The authors deal with the problem of recovering the scalar unknown kernel \(h\) in the nonlinear integro-differential equation \[ u'(t) = G(u(t)) + \int_0^t h(t-s)F(u(t),u(s)) ds + f(t),\qquad t\in [0,T], \tag{1} \] related to the Banach space \(X\) and subject to the initial condition \[ u(0) = u_0,\tag{2} \] and to the additional condition \[ \Phi[u(t)] = g(t), \quad t\in [0,T], \tag{3} \] \(\Phi\) being a continuous linear functional on \(X\).

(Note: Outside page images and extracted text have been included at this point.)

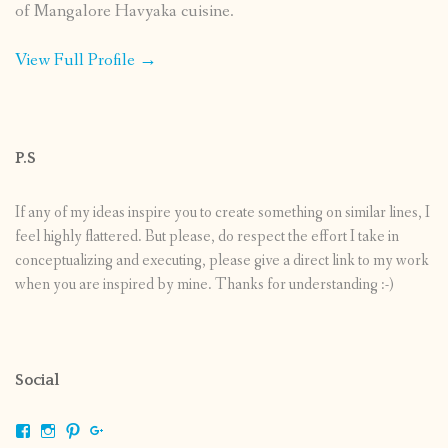
of Mangalore Havyaka cuisine.
View Full Profile →
P.S
If any of my ideas inspire you to create something on similar lines, I
feel highly flattered. But please, do respect the effort I take in
conceptualizing and executing, please give a direct link to my work
when you are inspired by mine. Thanks for understanding :-)
Social
View
View
View
View
shrikripa.in’s
shrikripa7’s
kripa0376’s
118125632841907936300’s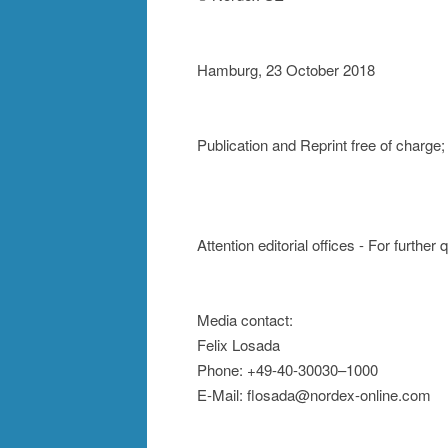
Hamburg, 23 October 2018
Publication and Reprint free of charg
Attention editorial offices - For further
Media contact:
Felix Losada
Phone: +49-40-30030–1000
E-Mail: flosada@nordex-online.com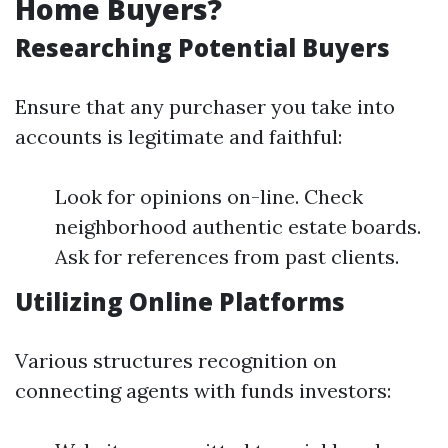
Home Buyers?
Researching Potential Buyers
Ensure that any purchaser you take into
accounts is legitimate and faithful:
Look for opinions on-line. Check
neighborhood authentic estate boards.
Ask for references from past clients.
Utilizing Online Platforms
Various structures recognition on
connecting agents with funds investors:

The authors assume that the nonlinear operators \(G\) and \(F\) are of class \(C^2\) with Lipschitz-continuous second-order derivatives, that the Frechét derivative \(G'(u_0):D\subset X\to X\) is a generator of an analytic semigroup of linear bounded operators as well as suitable regularity and consistency conditions involving the data.

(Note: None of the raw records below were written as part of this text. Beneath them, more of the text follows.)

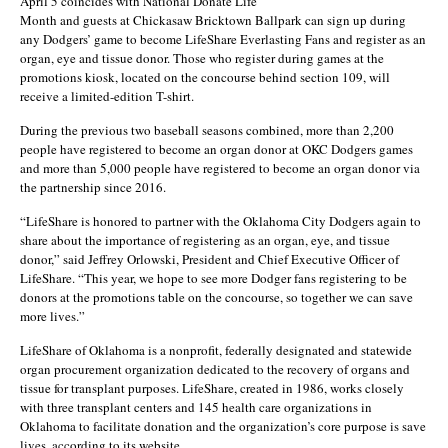
April 5 coincides with National Donate Life
Month and guests at Chickasaw Bricktown Ballpark can sign up during
any Dodgers’ game to become LifeShare Everlasting Fans and register as an
organ, eye and tissue donor. Those who register during games at the
promotions kiosk, located on the concourse behind section 109, will
receive a limited-edition T-shirt.
During the previous two baseball seasons combined, more than 2,200
people have registered to become an organ donor at OKC Dodgers games
and more than 5,000 people have registered to become an organ donor via
the partnership since 2016.
“LifeShare is honored to partner with the Oklahoma City Dodgers again to
share about the importance of registering as an organ, eye, and tissue
donor,” said Jeffrey Orlowski, President and Chief Executive Officer of
LifeShare. “This year, we hope to see more Dodger fans registering to be
donors at the promotions table on the concourse, so together we can save
more lives.”
LifeShare of Oklahoma is a nonprofit, federally designated and statewide
organ procurement organization dedicated to the recovery of organs and
tissue for transplant purposes. LifeShare, created in 1986, works closely
with three transplant centers and 145 health care organizations in
Oklahoma to facilitate donation and the organization’s core purpose is save
lives, according to its website.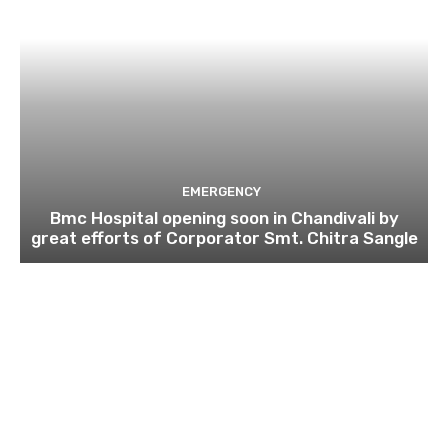
EMERGENCY
Bmc Hospital opening soon in Chandivali by
great efforts of Corporator Smt. Chitra Sangle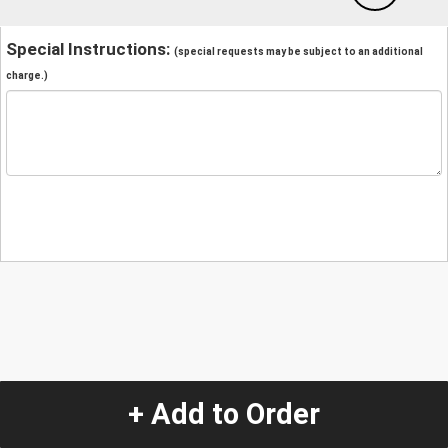
Special Instructions:
(special requests may be subject to an additional
charge.)
+ Add to Order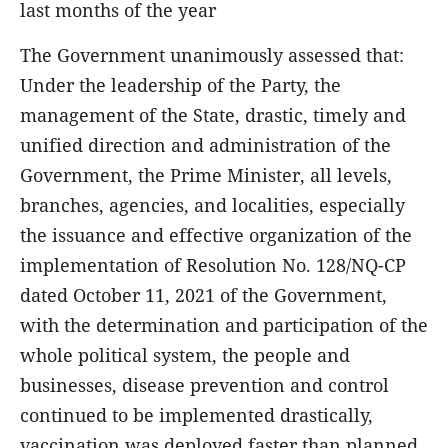
last months of the year
The Government unanimously assessed that:
Under the leadership of the Party, the
management of the State, drastic, timely and
unified direction and administration of the
Government, the Prime Minister, all levels,
branches, agencies, and localities, especially
the issuance and effective organization of the
implementation of Resolution No. 128/NQ-CP
dated October 11, 2021 of the Government,
with the determination and participation of the
whole political system, the people and
businesses, disease prevention and control
continued to be implemented drastically,
vaccination was deployed faster than planned,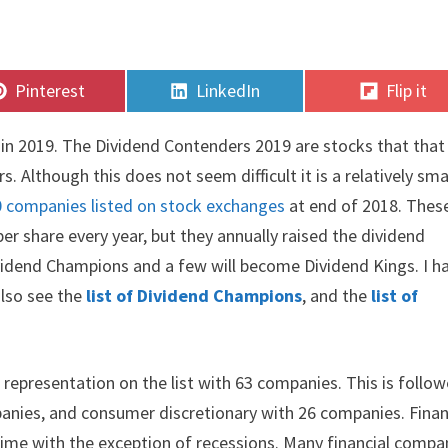
Share
Share
Share
Pinterest
LinkedIn
Flip it
on
on
on
rs in 2019. The Dividend Contenders 2019 are stocks that that
. Although this does not seem difficult it is a relatively sma
0 companies listed on stock exchanges
at end of 2018. Thes
 share every year, but they annually raised the dividend
vidend Champions and a few will become Dividend Kings. I h
also see the
list of Dividend Champions
, and the
list of
representation on the list with 63 companies. This is follo
mpanies, and consumer discretionary with 26 companies. Finan
 time with the exception of recessions. Many financial compa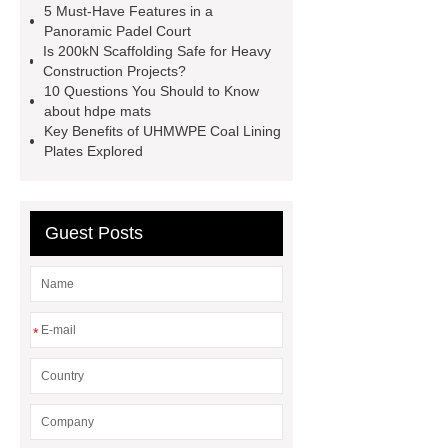
now
more information
learn
5 Must-Have Features in a
Panoramic Padel Court
more
Is 200kN Scaffolding Safe for Heavy
Construction Projects?
10 Questions You Should to Know
about hdpe mats
Key Benefits of UHMWPE Coal Lining
Plates Explored
Guest Posts
*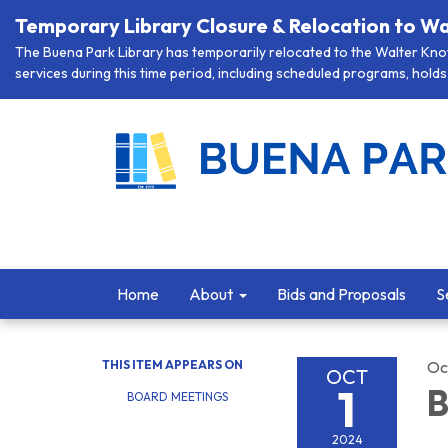
Temporary Library Closure & Relocation to Wa
The Buena Park Library has temporarily relocated to the Walter Knott
services during this time period, including scheduled programs, holds 
Home
About
Bids and Proposals
S
THIS ITEM APPEARS ON
Oc
OCT
1
B
BOARD MEETINGS
2024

Under the solvability condition \(\Phi[F(u_0,u_0)]\neq 0\) the identification problem (1)–(3) admits, for some \(\tau \in (0,T]\), a unique solution \((u,h)\in [W^{2+\beta,p}(0,\tau;X)\cap W^{1+\beta,p}(0,\tau;D)]\times W^{\beta,p}(0,\tau)\), \(p\in (1,+\infty]\), \(\beta \in (0,1)\backslash \{1/p\}\), where \(W^{2+\beta,\infty}(0,\tau;Z) =C^{2+\beta}(0,\tau;Z)\). Furthermore a global in time uniqueness result is proved.
Finally, the abstract results are applied to identification problems related to population dynamics, combustion of a material with memory and to the fully nonlinear problem (1)–(3), where \[ G(u_1)=d(A(x,D_x)u_1),\qquad F(u_1,u_2)=e(A(x,D_x)u_2) \] \(d\) and \(e\) being smooth scalar functions and \(A(x,D_x)\) being an elliptic operator of order \(2m\) endowed with general homogeneous boundary conditions \(B_j(x,D_x)u=0\), \(j=1,\ldots,m\).